Bigger question for ElliottAugust is does he have a cassette or freewheel. Based on his specs, his bike is 1996 Trek 1400. Which is right around when cassettes started becoming the norm. I can't tell which his bike has.
But 7sp freewheels are still easy to find too.


----------



## Lombard (May 8, 2014)

tlg said:


> 7 Speed is easy to find. Loads of them on Amazon. Jensonusa has 4 different ones listed.
> Lots of Walmart bikes still use 7 speed. Even modern Downhill MTB's use 7 speed.
> https://www.jensonusa.com/Kona-Operator-CR-Bike-2019
> 
> ...


Well then I stand corrected.

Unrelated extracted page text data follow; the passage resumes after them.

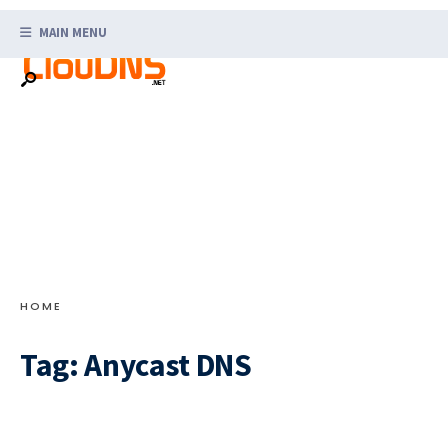
Search
Skip
for:
MAIN MENU
to
content
HOME
Tag:
Anycast DNS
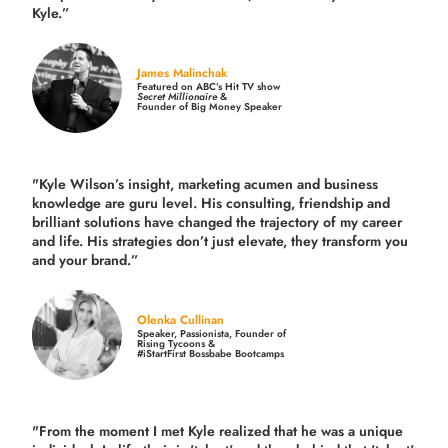
Kyle.”
James Malinchak
Featured on ABC’s Hit TV show
Secret Millionaire
&
Founder of Big Money Speaker
"Kyle Wilson’s insight, marketing acumen and business
knowledge are guru level. His consulting, friendship and
brilliant solutions have changed the trajectory of my career
and life.
His strategies don’t just elevate, they transform you
and your brand.
”
Olenka Cullinan
Speaker, Passionista, Founder of
Rising Tycoons &
#iStartFirst Bossbabe Bootcamps
"From the moment I met Kyle realized that he was a unique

But is the gearing any wider?


----------



## tlg (May 11, 2011)

Lombard said:


> Well then I stand corrected. But is the gearing any wider?


34T *M-e-g-a-r-a-n-g-e*










I doubt a 1996 RD would handle that though.


----------



## Lombard (May 8, 2014)

tlg said:


> 34T *M-e-g-a-r-a-n-g-e*
> 
> 
> 
> ...


Yeah, I've seen this cassette on some hybrids. I wonder who thought it would be a good idea to space cogs 2-7 close together like road gearing and have cog 1 a big jump like that.


----------